How do you follow Oedipus Rex? Olivier famously offered Sheridan's The Critic as a sequel. At this cosy Islington pub-theatre, Robert Gillespie has had the even more ingenious idea of staging a play by a critic - Jeremy Kingston's Oedipus at the Crossroads - which provides a witty, neo-Stoppardian, anti-clerical gloss on Sophocles's original text.

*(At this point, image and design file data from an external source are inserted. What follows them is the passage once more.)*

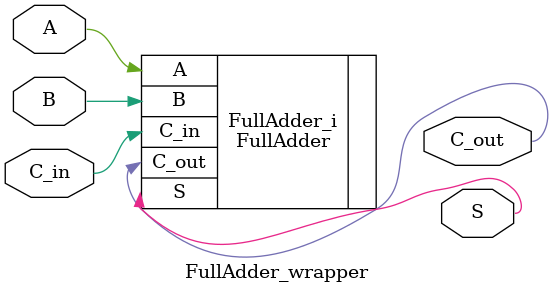
<source format=v>
`timescale 1 ps / 1 ps

module FullAdder_wrapper
   (A,
    B,
    C_in,
    C_out,
    S);
  input [0:0]A;
  input [0:0]B;
  input [0:0]C_in;
  output [0:0]C_out;
  output [0:0]S;

  wire [0:0]A;
  wire [0:0]B;
  wire [0:0]C_in;
  wire [0:0]C_out;
  wire [0:0]S;

  FullAdder FullAdder_i
       (.A(A),
        .B(B),
        .C_in(C_in),
        .C_out(C_out),
        .S(S));
endmodule

</source>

Gillespie has not made things easy for himself by staging Oedipus Rex in the old EF Watling translation. It is full of lines such as: "A fig for divination!" (Contrast the more recent Robert Fagles version where Jocasta says "so much for prophecy".) When you add to Watling's fondness for exclamations hairy-legged actors in hessian mini-robes against a mock-classical, Pearl and Dean, set you get a production that falls all too easily into armpit rhetoric. But Sophocles survives; and, when Irene Rambota's Jocasta tells Oedipus not to be frightened of mother-marrying, since "many a man has dreamt as much," you are reminded of the dramatist's shocking, pre-Freudian awareness.
Kingston's play, however, comes off far better because it is a more relaxed performance, based on a bright idea. It posits the notion of a sceptical, autonomous Oedipus who, lately returned from Delphi, meets Laius at the crossroads and decides to outwit the oracle. But, having determined not to kill any man old enough to be his father, he finds himself at the mercy of the manipulative Tiresias, who cunningly engineers a tragedy to boost the prophetic status of the priesthood.
In one sense Kingston is unfair to Sophocles: even the original Oedipus, as Fagles points out in his eye-opening Penguin introduction, is not a victim of fate but a free agent responsible for the catastrophe. Kingston's play forces you to re-examine Sophocles and is also full of hilariously inventive detail: the gay Laius, for instance, has forsworn sex with Jocasta for the past 19 years, which means that she is a ripe - and even panting - candidate for remarriage. Kingston also makes the more serious, quasi-Marxist point that, in any civilisation, religion is politically exploited in order to achieve social cohesion.
At the risk of praising a colleague, this is a bristling, intelligent and funny play; and it is notable that Alex Hughes as Oedipus, Denis Delahunt as Laius and Richard Earthy as Tiresias look far more comfortable than they do in Sophocles. They even manage to overcome the sandals, which suggest fringe members of the Lib Dems on an Attic excursion.